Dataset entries
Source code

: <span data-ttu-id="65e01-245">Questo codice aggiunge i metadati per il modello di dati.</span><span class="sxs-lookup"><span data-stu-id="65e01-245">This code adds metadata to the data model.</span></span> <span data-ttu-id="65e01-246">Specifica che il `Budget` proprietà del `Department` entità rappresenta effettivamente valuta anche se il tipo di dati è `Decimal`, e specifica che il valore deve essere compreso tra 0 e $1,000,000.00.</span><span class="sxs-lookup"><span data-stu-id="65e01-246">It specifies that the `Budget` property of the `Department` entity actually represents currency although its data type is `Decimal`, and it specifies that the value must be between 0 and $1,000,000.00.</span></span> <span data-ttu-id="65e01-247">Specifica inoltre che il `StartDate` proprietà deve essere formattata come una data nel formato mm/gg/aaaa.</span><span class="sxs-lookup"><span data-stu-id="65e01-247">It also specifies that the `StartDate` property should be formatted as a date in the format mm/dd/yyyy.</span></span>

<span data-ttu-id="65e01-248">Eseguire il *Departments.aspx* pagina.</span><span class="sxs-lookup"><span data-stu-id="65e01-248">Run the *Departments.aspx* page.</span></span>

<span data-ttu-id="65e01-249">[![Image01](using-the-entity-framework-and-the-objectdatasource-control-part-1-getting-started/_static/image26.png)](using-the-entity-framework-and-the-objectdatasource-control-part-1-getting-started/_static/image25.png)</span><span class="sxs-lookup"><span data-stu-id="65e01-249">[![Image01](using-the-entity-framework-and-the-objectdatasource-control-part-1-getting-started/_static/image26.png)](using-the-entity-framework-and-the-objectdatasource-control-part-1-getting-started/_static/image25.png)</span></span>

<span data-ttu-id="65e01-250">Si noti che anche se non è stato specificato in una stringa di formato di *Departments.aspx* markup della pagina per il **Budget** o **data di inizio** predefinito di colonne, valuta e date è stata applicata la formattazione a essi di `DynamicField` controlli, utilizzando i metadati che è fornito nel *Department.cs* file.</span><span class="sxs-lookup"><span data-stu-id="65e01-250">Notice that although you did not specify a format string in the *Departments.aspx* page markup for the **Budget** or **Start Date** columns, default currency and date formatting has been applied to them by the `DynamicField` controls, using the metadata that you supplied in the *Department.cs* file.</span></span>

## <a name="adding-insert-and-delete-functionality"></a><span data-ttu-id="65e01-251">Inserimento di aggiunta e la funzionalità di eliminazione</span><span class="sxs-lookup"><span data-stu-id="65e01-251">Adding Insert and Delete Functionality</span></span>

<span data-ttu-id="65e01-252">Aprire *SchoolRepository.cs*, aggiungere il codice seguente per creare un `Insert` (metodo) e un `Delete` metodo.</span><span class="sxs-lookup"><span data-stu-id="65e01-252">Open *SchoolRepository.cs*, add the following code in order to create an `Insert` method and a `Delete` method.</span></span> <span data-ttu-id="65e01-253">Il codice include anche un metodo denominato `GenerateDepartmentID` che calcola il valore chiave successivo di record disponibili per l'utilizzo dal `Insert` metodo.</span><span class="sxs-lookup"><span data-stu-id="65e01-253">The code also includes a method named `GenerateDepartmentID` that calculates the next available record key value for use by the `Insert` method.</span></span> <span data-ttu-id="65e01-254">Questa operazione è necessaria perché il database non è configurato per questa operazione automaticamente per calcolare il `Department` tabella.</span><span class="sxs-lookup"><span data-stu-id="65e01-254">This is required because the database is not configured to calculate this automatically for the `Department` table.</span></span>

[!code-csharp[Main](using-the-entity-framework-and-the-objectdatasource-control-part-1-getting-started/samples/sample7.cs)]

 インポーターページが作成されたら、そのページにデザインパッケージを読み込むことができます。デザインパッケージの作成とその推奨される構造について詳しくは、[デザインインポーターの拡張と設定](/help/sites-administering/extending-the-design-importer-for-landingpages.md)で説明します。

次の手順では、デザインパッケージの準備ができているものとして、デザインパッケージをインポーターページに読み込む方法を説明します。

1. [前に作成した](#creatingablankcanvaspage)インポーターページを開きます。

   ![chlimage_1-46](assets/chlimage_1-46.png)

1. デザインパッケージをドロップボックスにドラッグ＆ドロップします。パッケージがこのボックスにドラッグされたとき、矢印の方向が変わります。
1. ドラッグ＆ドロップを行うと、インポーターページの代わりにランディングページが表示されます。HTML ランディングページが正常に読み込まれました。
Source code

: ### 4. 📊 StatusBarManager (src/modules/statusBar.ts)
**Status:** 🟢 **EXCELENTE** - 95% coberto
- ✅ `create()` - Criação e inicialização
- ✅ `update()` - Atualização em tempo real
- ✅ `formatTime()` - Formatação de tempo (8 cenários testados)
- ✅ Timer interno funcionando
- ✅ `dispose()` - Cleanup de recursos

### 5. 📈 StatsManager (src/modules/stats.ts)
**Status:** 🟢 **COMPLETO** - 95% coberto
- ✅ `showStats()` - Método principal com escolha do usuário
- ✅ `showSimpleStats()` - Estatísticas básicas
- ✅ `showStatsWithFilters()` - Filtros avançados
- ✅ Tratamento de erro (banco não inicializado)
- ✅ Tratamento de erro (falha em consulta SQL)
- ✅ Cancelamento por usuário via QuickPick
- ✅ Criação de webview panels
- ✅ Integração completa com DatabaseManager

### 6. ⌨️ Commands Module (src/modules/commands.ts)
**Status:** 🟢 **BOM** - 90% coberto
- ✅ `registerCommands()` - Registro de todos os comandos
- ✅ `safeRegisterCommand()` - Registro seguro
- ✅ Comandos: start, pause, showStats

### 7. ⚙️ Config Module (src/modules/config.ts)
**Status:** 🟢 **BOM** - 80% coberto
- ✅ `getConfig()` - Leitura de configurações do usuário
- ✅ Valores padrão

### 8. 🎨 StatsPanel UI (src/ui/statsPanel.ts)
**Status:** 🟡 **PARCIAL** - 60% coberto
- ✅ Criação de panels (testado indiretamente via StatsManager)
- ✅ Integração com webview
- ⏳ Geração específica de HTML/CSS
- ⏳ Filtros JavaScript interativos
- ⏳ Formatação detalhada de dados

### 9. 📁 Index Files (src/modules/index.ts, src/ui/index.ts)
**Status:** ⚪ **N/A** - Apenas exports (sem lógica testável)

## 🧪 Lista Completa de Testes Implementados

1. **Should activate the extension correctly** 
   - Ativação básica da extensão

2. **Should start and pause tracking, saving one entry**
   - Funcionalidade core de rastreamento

- [The task]:
Among the records above, find the lines where the word "StatsManager" appears and copy them.

- [Expected output]:
### 5. 📈 StatsManager (src/modules/stats.ts)
- ✅ Criação de panels (testado indiretamente via StatsManager)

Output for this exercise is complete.